▶ _JOB_:
Which lines in the entries below contain the string "size"? Show each of them in full.

▶ _DATASET ENTRIES_:
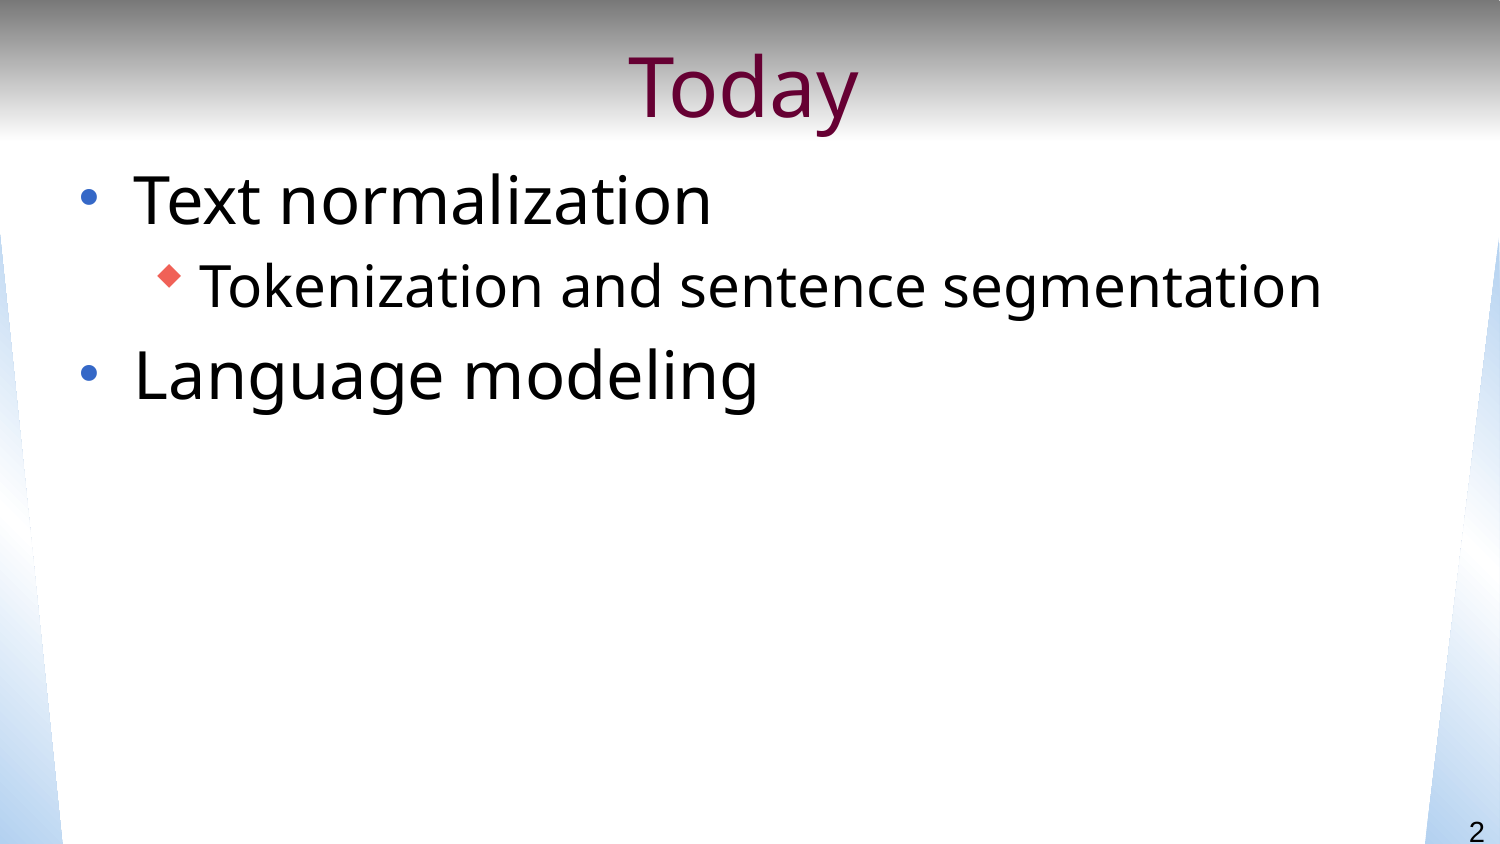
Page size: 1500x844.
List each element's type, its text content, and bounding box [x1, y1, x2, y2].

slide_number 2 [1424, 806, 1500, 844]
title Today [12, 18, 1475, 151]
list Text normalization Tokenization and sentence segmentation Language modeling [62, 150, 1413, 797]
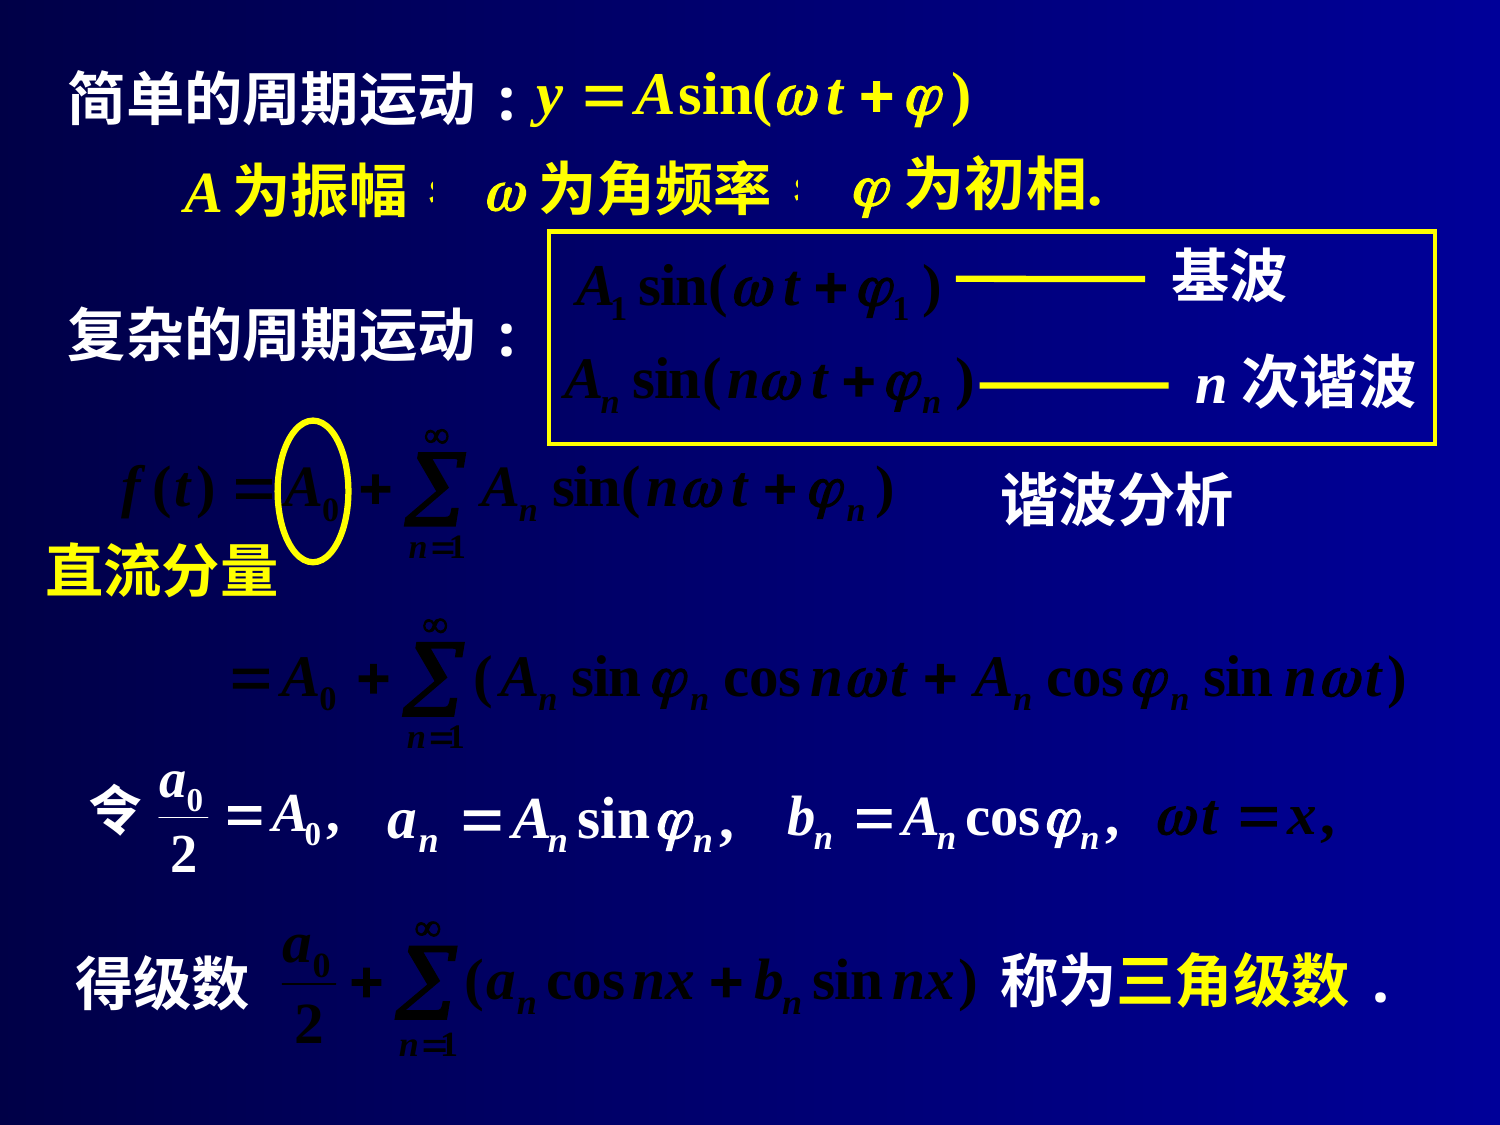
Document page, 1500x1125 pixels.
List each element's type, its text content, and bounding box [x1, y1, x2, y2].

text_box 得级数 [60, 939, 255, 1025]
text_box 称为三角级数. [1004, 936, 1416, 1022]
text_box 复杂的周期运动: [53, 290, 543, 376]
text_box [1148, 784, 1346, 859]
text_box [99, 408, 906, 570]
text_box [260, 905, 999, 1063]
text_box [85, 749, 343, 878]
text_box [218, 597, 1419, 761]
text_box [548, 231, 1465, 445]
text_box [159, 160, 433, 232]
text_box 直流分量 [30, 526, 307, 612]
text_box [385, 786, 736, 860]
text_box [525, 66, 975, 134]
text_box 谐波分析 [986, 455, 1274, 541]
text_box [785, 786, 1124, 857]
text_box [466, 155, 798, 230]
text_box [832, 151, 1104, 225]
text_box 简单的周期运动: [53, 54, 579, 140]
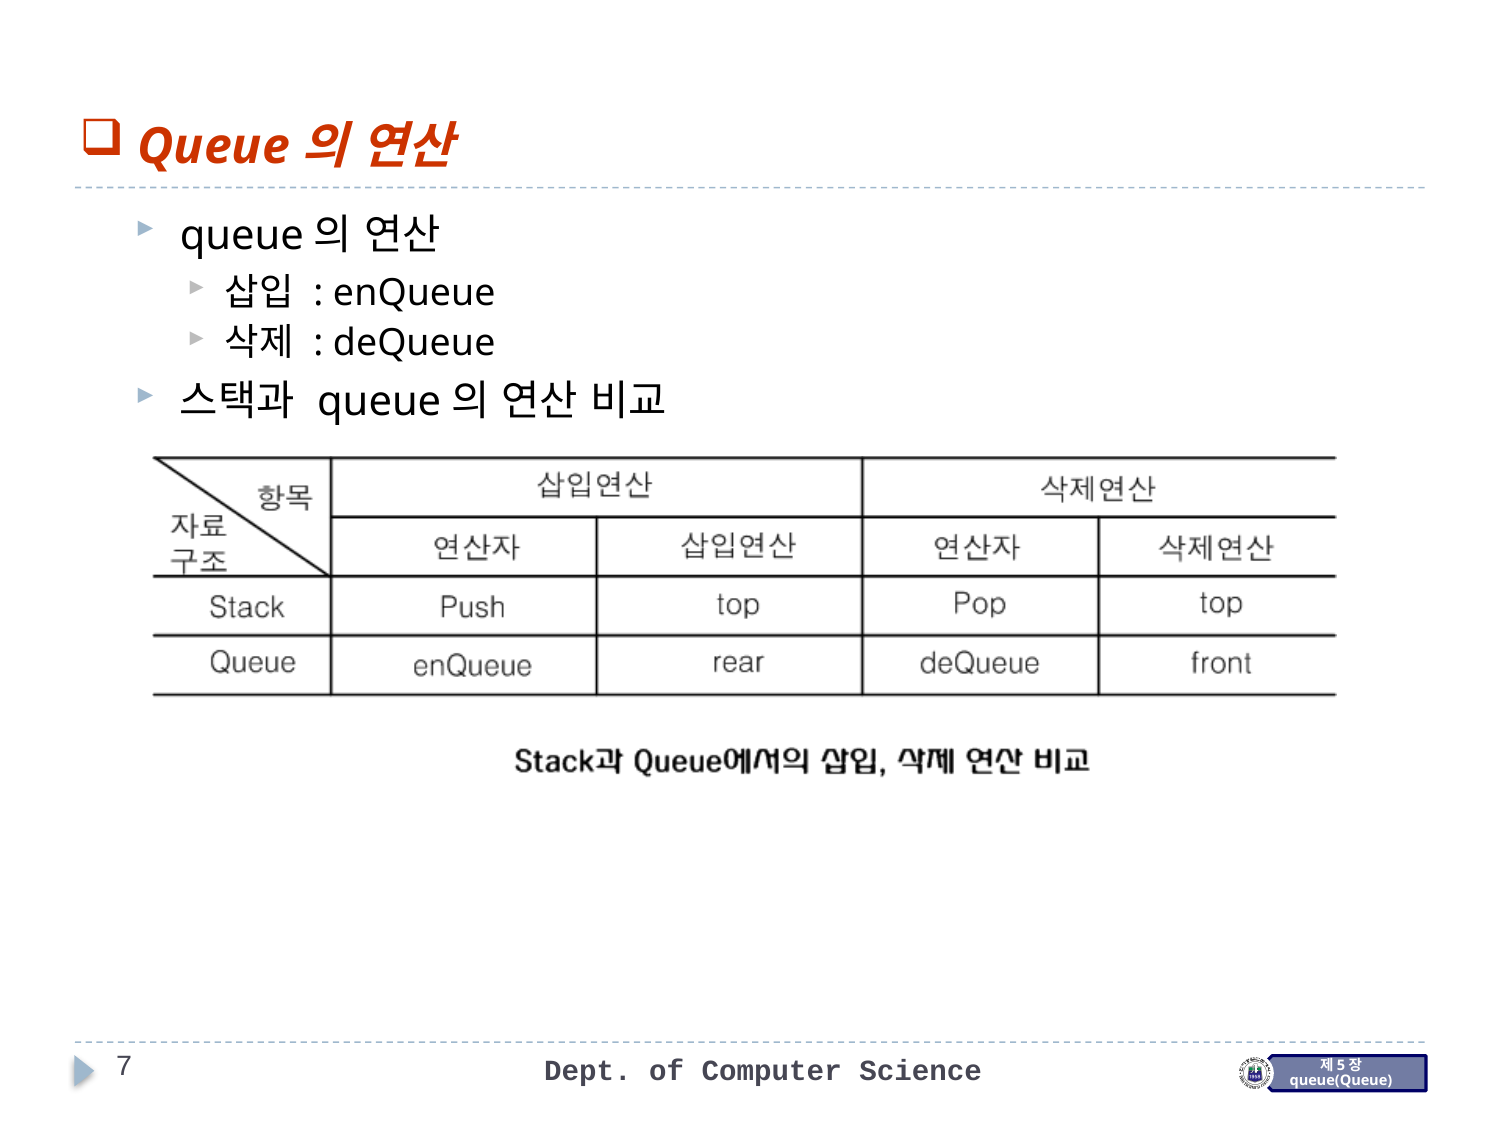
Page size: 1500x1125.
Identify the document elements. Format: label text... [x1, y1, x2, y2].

▶ _WRITTEN SOLUTION_:
Page size: 1500x844.
Page size: 1500x1125.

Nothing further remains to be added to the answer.